_Aim of the task_
Please copy out the records that follow, word for word.

Source texts of formatted documents
○ ○ ○ ○ ○
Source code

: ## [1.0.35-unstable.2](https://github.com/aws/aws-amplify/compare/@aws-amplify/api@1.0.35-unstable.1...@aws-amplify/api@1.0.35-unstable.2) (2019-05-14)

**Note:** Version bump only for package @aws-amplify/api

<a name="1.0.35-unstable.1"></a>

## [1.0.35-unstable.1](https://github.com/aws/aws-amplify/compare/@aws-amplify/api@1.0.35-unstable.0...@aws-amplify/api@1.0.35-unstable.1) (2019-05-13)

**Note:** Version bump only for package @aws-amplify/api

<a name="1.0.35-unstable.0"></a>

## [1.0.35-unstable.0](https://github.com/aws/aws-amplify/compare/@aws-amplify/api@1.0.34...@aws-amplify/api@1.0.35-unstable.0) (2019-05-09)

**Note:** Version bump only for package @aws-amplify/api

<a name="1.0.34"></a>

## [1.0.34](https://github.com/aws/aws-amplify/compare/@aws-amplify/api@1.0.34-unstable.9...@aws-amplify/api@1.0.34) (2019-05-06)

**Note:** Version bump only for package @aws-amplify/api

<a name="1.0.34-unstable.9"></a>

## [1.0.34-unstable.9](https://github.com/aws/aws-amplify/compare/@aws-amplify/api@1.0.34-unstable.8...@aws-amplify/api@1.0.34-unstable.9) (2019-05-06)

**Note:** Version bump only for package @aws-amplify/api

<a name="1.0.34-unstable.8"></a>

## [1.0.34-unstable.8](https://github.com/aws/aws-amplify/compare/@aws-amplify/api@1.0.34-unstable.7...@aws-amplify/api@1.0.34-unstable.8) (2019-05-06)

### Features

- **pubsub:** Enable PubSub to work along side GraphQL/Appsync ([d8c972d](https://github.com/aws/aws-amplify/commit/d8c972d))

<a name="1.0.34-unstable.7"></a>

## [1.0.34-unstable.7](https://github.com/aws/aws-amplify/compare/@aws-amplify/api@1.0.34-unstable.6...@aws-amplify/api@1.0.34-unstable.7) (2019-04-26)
○ ○ ○ ○ ○
_Solution_
Source code

: ## [1.0.35-unstable.2](https://github.com/aws/aws-amplify/compare/@aws-amplify/api@1.0.35-unstable.1...@aws-amplify/api@1.0.35-unstable.2) (2019-05-14)

**Note:** Version bump only for package @aws-amplify/api

<a name="1.0.35-unstable.1"></a>

## [1.0.35-unstable.1](https://github.com/aws/aws-amplify/compare/@aws-amplify/api@1.0.35-unstable.0...@aws-amplify/api@1.0.35-unstable.1) (2019-05-13)

**Note:** Version bump only for package @aws-amplify/api

<a name="1.0.35-unstable.0"></a>

## [1.0.35-unstable.0](https://github.com/aws/aws-amplify/compare/@aws-amplify/api@1.0.34...@aws-amplify/api@1.0.35-unstable.0) (2019-05-09)

**Note:** Version bump only for package @aws-amplify/api

<a name="1.0.34"></a>

## [1.0.34](https://github.com/aws/aws-amplify/compare/@aws-amplify/api@1.0.34-unstable.9...@aws-amplify/api@1.0.34) (2019-05-06)

**Note:** Version bump only for package @aws-amplify/api

<a name="1.0.34-unstable.9"></a>

## [1.0.34-unstable.9](https://github.com/aws/aws-amplify/compare/@aws-amplify/api@1.0.34-unstable.8...@aws-amplify/api@1.0.34-unstable.9) (2019-05-06)

**Note:** Version bump only for package @aws-amplify/api

<a name="1.0.34-unstable.8"></a>

## [1.0.34-unstable.8](https://github.com/aws/aws-amplify/compare/@aws-amplify/api@1.0.34-unstable.7...@aws-amplify/api@1.0.34-unstable.8) (2019-05-06)

### Features

- **pubsub:** Enable PubSub to work along side GraphQL/Appsync ([d8c972d](https://github.com/aws/aws-amplify/commit/d8c972d))

<a name="1.0.34-unstable.7"></a>

## [1.0.34-unstable.7](https://github.com/aws/aws-amplify/compare/@aws-amplify/api@1.0.34-unstable.6...@aws-amplify/api@1.0.34-unstable.7) (2019-04-26)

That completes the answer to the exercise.